_SUPPLIED MATERIAL_:
- - -

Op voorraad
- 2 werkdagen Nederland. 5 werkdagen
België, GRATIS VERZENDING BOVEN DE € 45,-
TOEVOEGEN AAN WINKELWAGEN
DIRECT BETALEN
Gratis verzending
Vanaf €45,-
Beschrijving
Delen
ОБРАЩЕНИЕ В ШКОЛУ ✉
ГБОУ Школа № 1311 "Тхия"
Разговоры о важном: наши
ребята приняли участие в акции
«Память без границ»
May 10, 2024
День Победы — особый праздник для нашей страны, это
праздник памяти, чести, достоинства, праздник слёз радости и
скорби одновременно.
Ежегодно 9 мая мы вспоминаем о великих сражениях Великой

- - -

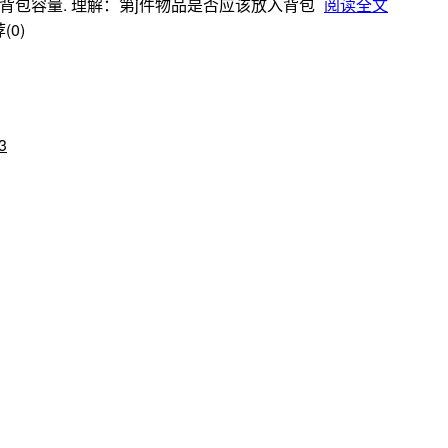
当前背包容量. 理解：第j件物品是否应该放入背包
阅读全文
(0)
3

- - -

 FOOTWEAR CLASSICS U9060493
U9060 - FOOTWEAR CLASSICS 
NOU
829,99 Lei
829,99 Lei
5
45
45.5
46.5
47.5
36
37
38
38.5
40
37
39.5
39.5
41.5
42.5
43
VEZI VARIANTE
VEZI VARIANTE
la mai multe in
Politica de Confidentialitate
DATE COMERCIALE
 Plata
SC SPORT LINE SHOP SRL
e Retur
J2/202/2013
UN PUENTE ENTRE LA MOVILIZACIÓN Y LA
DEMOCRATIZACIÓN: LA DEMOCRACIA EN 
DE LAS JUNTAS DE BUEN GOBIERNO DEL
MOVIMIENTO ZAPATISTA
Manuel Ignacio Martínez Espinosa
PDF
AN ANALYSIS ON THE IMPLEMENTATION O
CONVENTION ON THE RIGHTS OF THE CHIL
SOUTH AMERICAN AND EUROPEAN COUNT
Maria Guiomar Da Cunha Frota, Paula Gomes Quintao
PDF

- - -

_TASK ITEM_: For this exercise, please output exactly the lines above starting at the line with "Op voorraad" and ending at the line with "Ежегодно 9 мая", ends included.

_RESPONSE AREA_:
Op voorraad
- 2 werkdagen Nederland. 5 werkdagen
België, GRATIS VERZENDING BOVEN DE € 45,-
TOEVOEGEN AAN WINKELWAGEN
DIRECT BETALEN
Gratis verzending
Vanaf €45,-
Beschrijving
Delen
ОБРАЩЕНИЕ В ШКОЛУ ✉
ГБОУ Школа № 1311 "Тхия"
Разговоры о важном: наши
ребята приняли участие в акции
«Память без границ»
May 10, 2024
День Победы — особый праздник для нашей страны, это
праздник памяти, чести, достоинства, праздник слёз радости и
скорби одновременно.
Ежегодно 9 мая мы вспоминаем о великих сражениях Великой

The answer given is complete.